Reproduce the lines of the material exactly, excluding every image.

◆ THE DATA ◆
==================================================

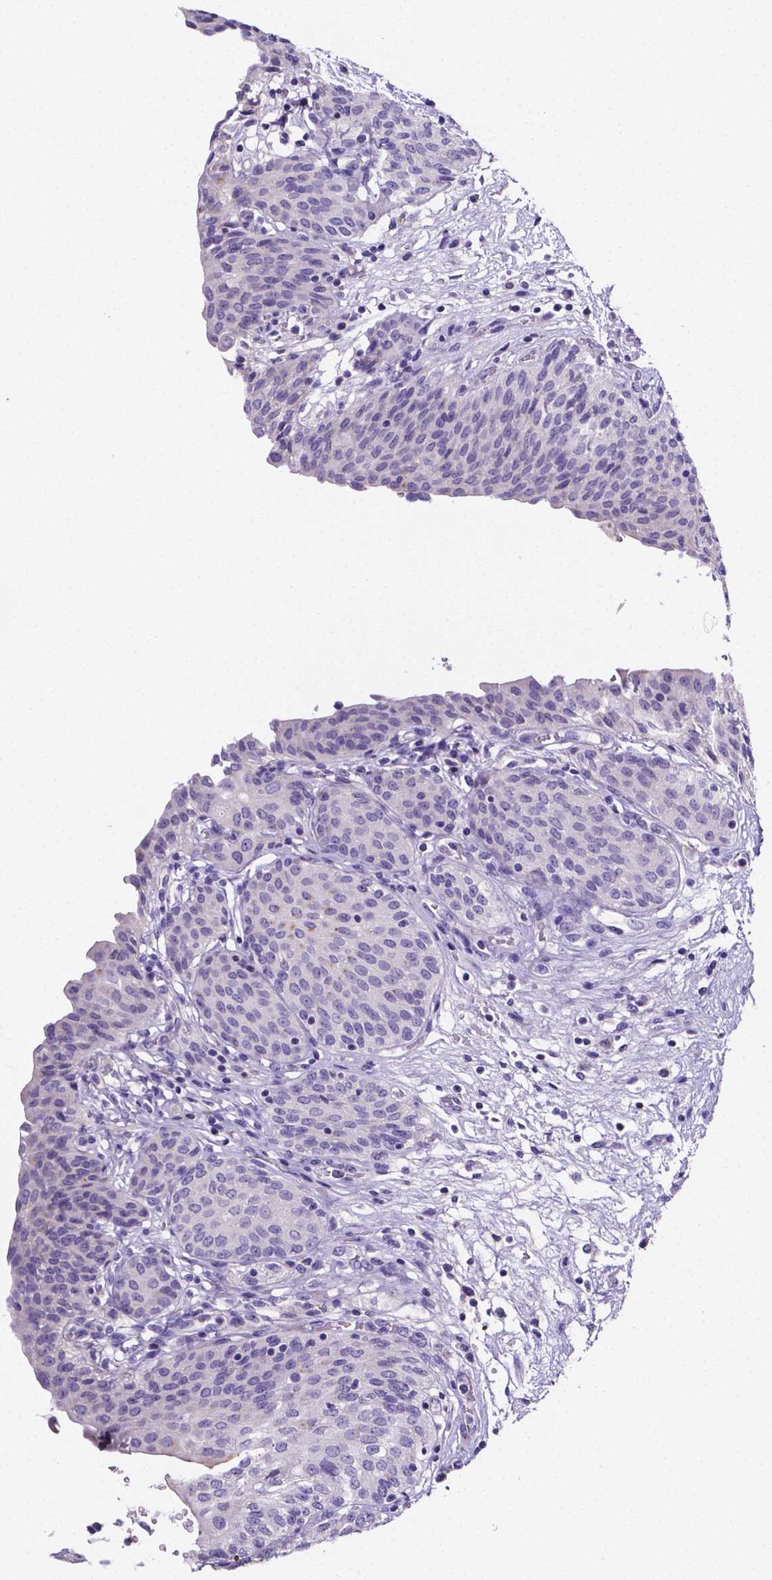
{"staining": {"intensity": "negative", "quantity": "none", "location": "none"}, "tissue": "urinary bladder", "cell_type": "Urothelial cells", "image_type": "normal", "snomed": [{"axis": "morphology", "description": "Normal tissue, NOS"}, {"axis": "topography", "description": "Urinary bladder"}], "caption": "High magnification brightfield microscopy of normal urinary bladder stained with DAB (brown) and counterstained with hematoxylin (blue): urothelial cells show no significant positivity. The staining was performed using DAB to visualize the protein expression in brown, while the nuclei were stained in blue with hematoxylin (Magnification: 20x).", "gene": "NRGN", "patient": {"sex": "male", "age": 68}}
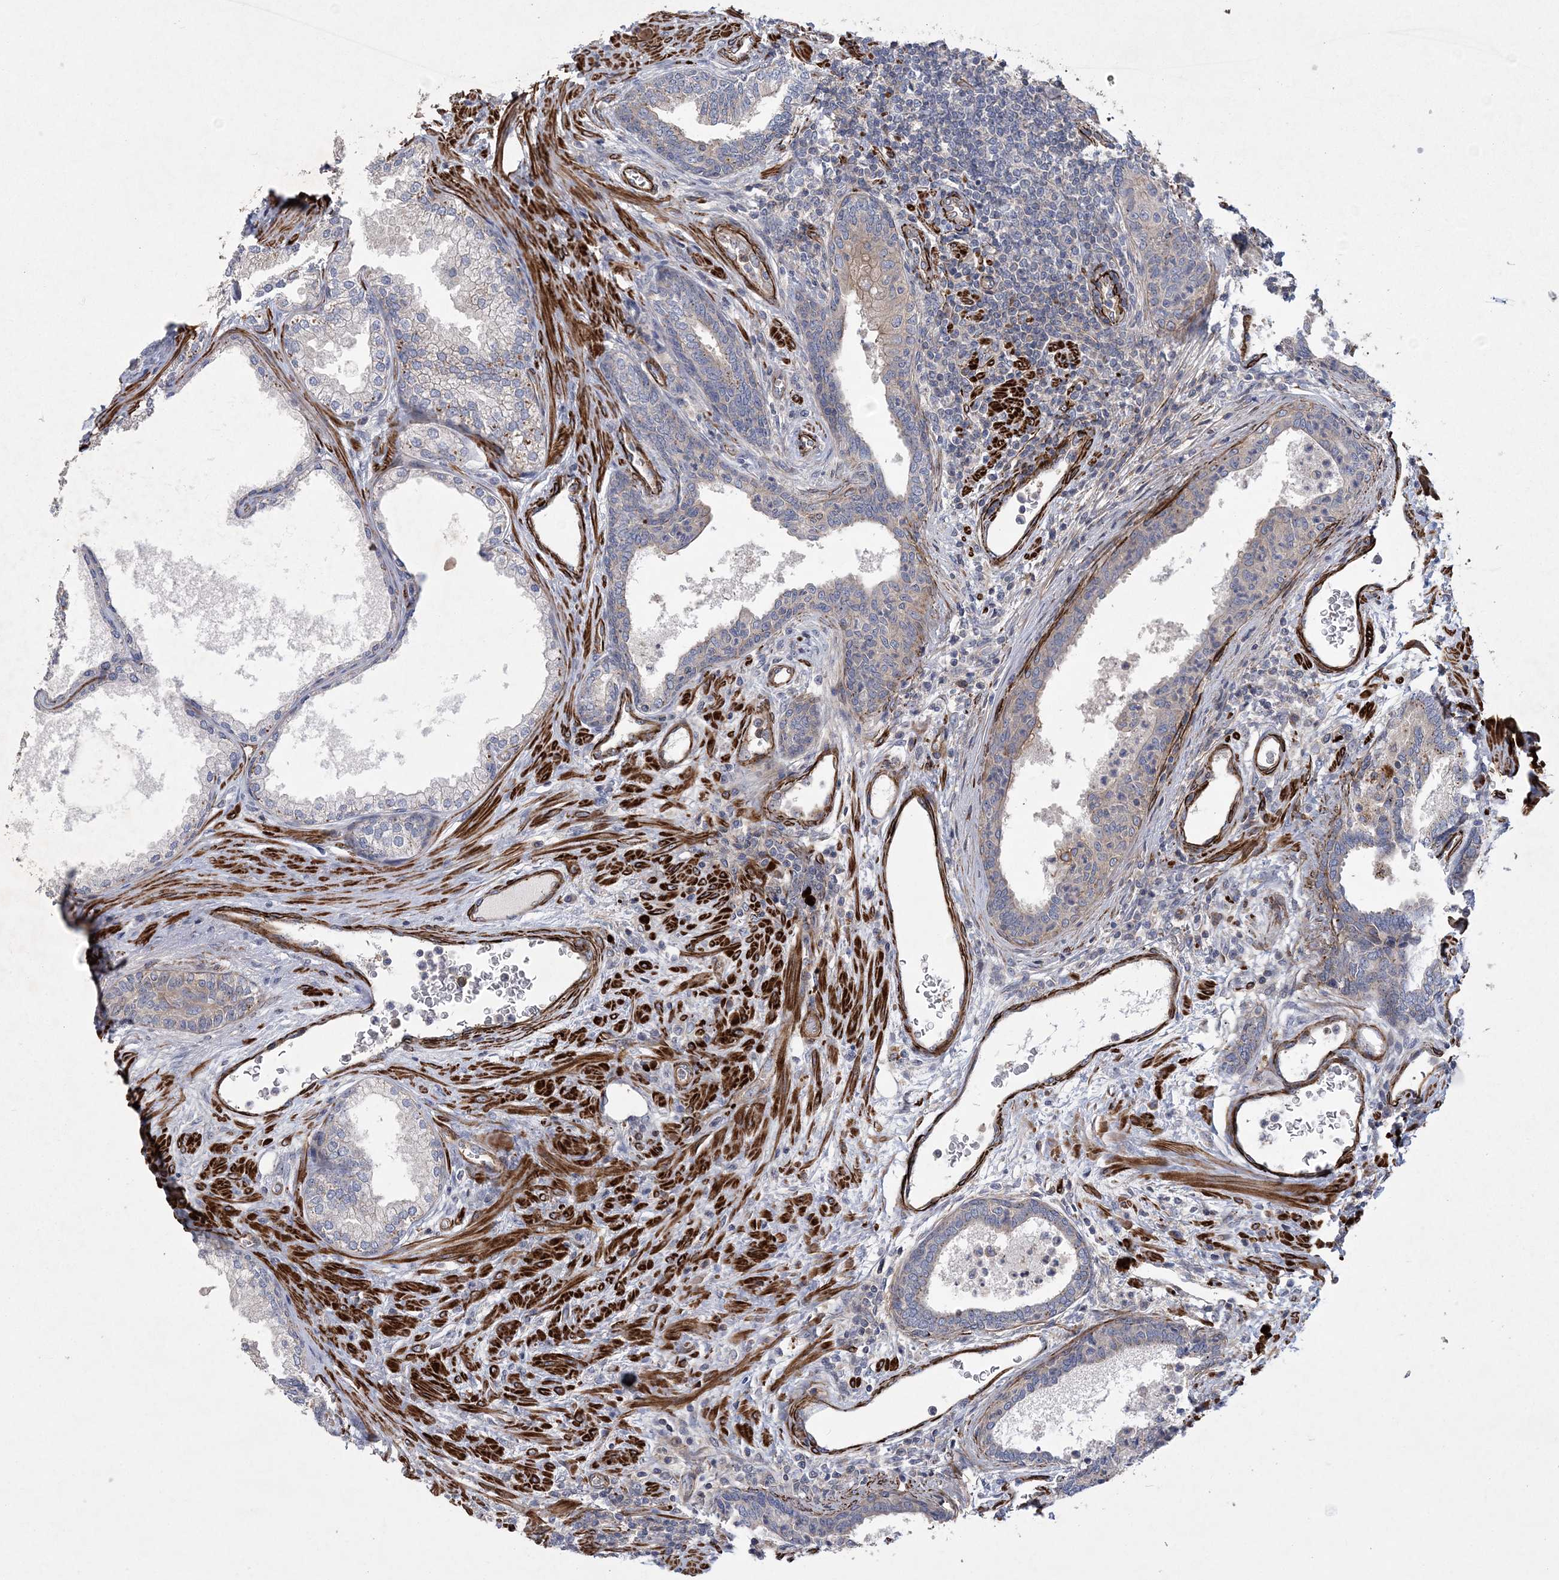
{"staining": {"intensity": "weak", "quantity": "<25%", "location": "cytoplasmic/membranous"}, "tissue": "prostate", "cell_type": "Glandular cells", "image_type": "normal", "snomed": [{"axis": "morphology", "description": "Normal tissue, NOS"}, {"axis": "topography", "description": "Prostate"}], "caption": "Immunohistochemistry micrograph of unremarkable prostate: prostate stained with DAB (3,3'-diaminobenzidine) reveals no significant protein expression in glandular cells. Nuclei are stained in blue.", "gene": "ARSJ", "patient": {"sex": "male", "age": 76}}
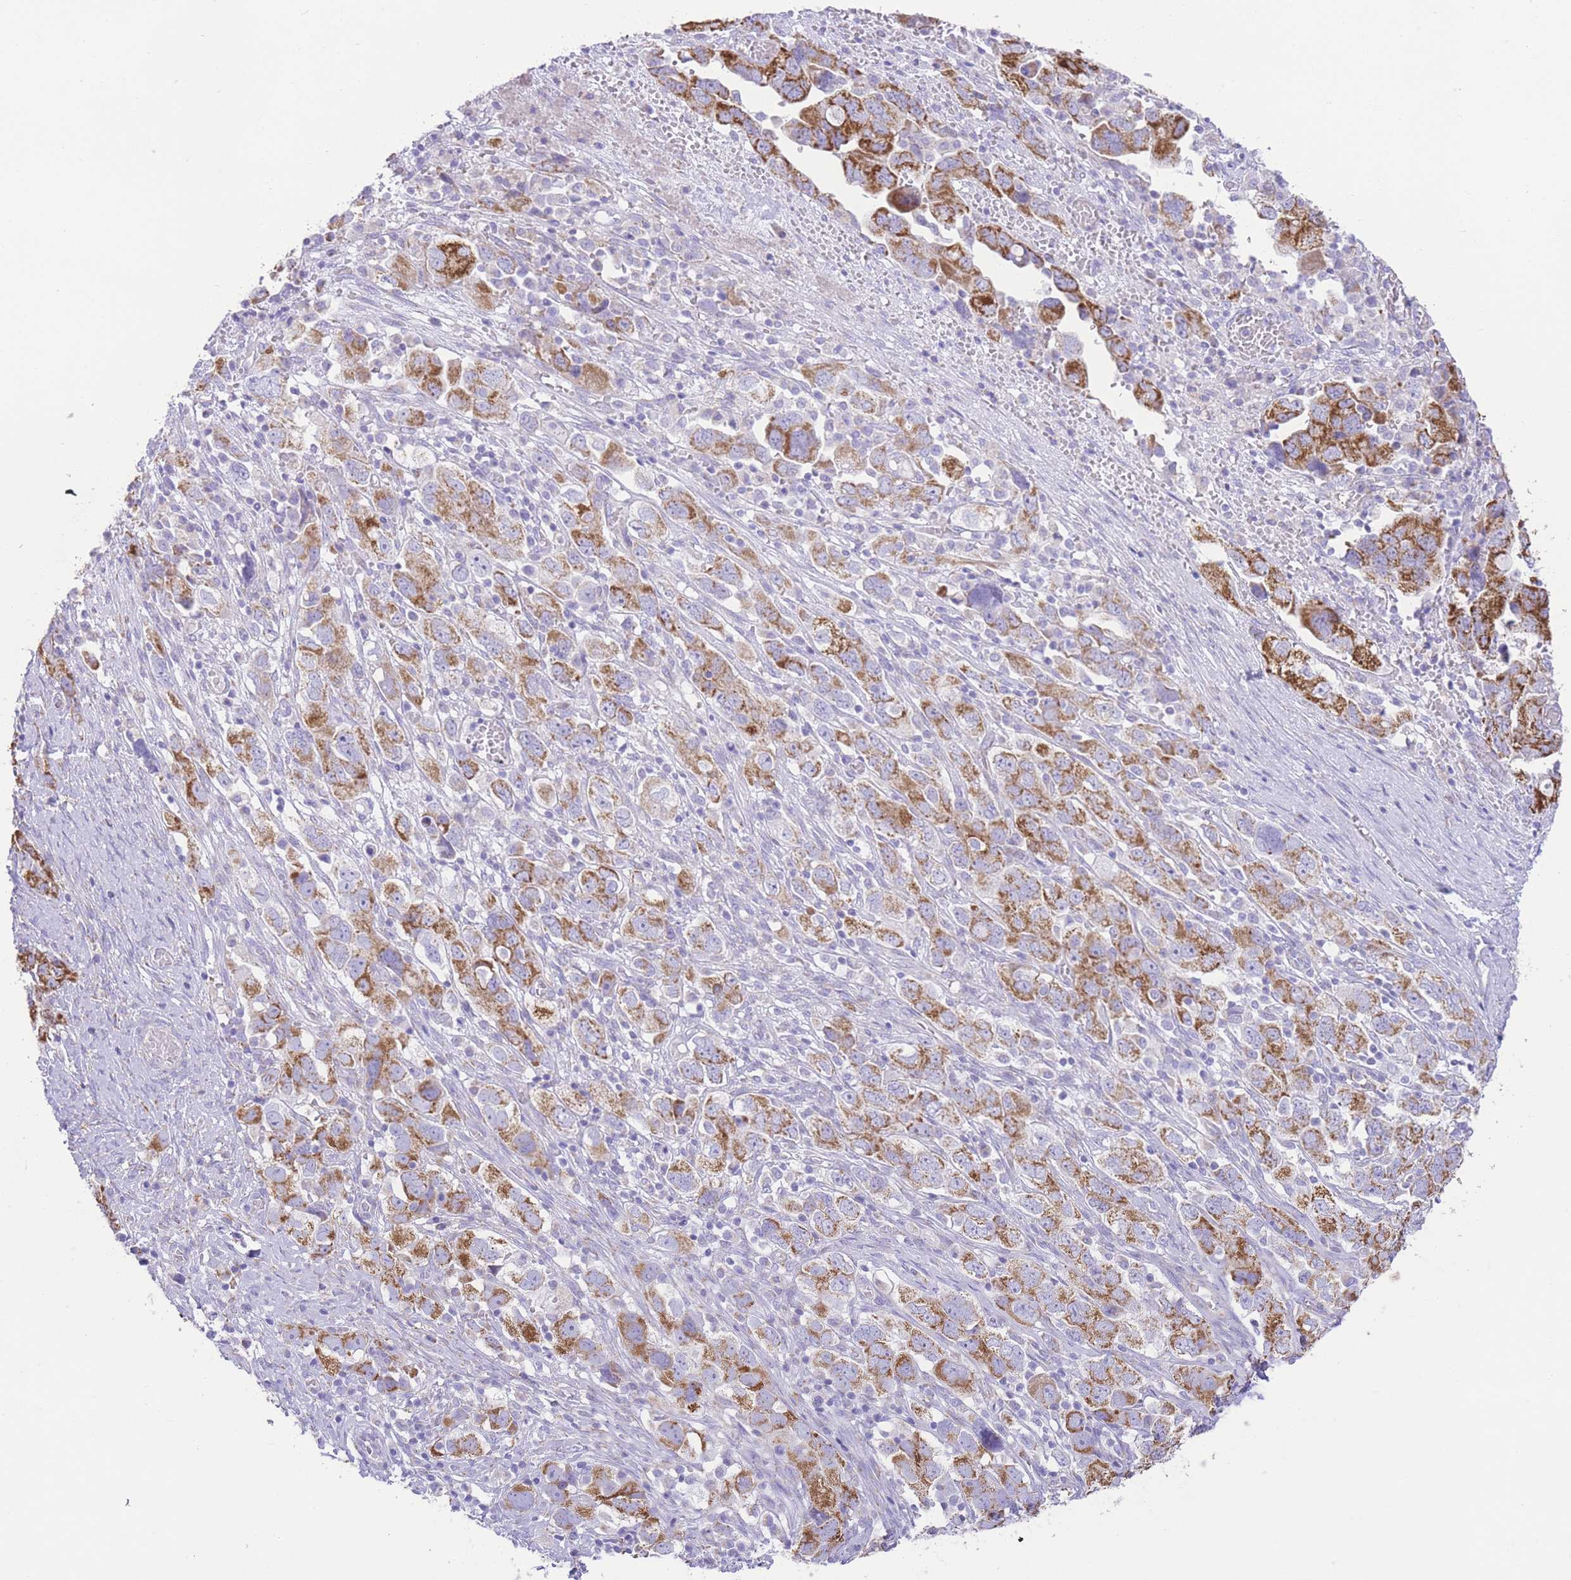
{"staining": {"intensity": "strong", "quantity": ">75%", "location": "cytoplasmic/membranous"}, "tissue": "ovarian cancer", "cell_type": "Tumor cells", "image_type": "cancer", "snomed": [{"axis": "morphology", "description": "Carcinoma, NOS"}, {"axis": "morphology", "description": "Cystadenocarcinoma, serous, NOS"}, {"axis": "topography", "description": "Ovary"}], "caption": "Immunohistochemistry (IHC) (DAB) staining of human ovarian cancer (serous cystadenocarcinoma) demonstrates strong cytoplasmic/membranous protein staining in approximately >75% of tumor cells.", "gene": "ACSM4", "patient": {"sex": "female", "age": 69}}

==================================================

◆ RESPONSE FOR THIS EXERCISE ◆
{"staining": {"intensity": "negative", "quantity": "none", "location": "none"}, "tissue": "urinary bladder", "cell_type": "Urothelial cells", "image_type": "normal", "snomed": [{"axis": "morphology", "description": "Normal tissue, NOS"}, {"axis": "topography", "description": "Urinary bladder"}], "caption": "High magnification brightfield microscopy of normal urinary bladder stained with DAB (brown) and counterstained with hematoxylin (blue): urothelial cells show no significant positivity. The staining was performed using DAB to visualize the protein expression in brown, while the nuclei were stained in blue with hematoxylin (Magnification: 20x).", "gene": "NRGN", "patient": {"sex": "male", "age": 68}}
{"staining": {"intensity": "weak", "quantity": "<25%", "location": "cytoplasmic/membranous"}, "tissue": "prostate", "cell_type": "Glandular cells", "image_type": "normal", "snomed": [{"axis": "morphology", "description": "Normal tissue, NOS"}, {"axis": "topography", "description": "Prostate"}], "caption": "Immunohistochemistry micrograph of unremarkable prostate: prostate stained with DAB (3,3'-diaminobenzidine) reveals no significant protein expression in glandular cells. Nuclei are stained in blue.", "gene": "ARSJ", "patient": {"sex": "male", "age": 76}}
{"staining": {"intensity": "strong", "quantity": ">75%", "location": "cytoplasmic/membranous"}, "tissue": "ovarian cancer", "cell_type": "Tumor cells", "image_type": "cancer", "snomed": [{"axis": "morphology", "description": "Carcinoma, NOS"}, {"axis": "morphology", "description": "Cystadenocarcinoma, serous, NOS"}, {"axis": "topography", "description": "Ovary"}], "caption": "Immunohistochemistry (IHC) (DAB) staining of human ovarian cancer (serous cystadenocarcinoma) demonstrates strong cytoplasmic/membranous protein staining in approximately >75% of tumor cells.", "gene": "ACSM4", "patient": {"sex": "female", "age": 69}}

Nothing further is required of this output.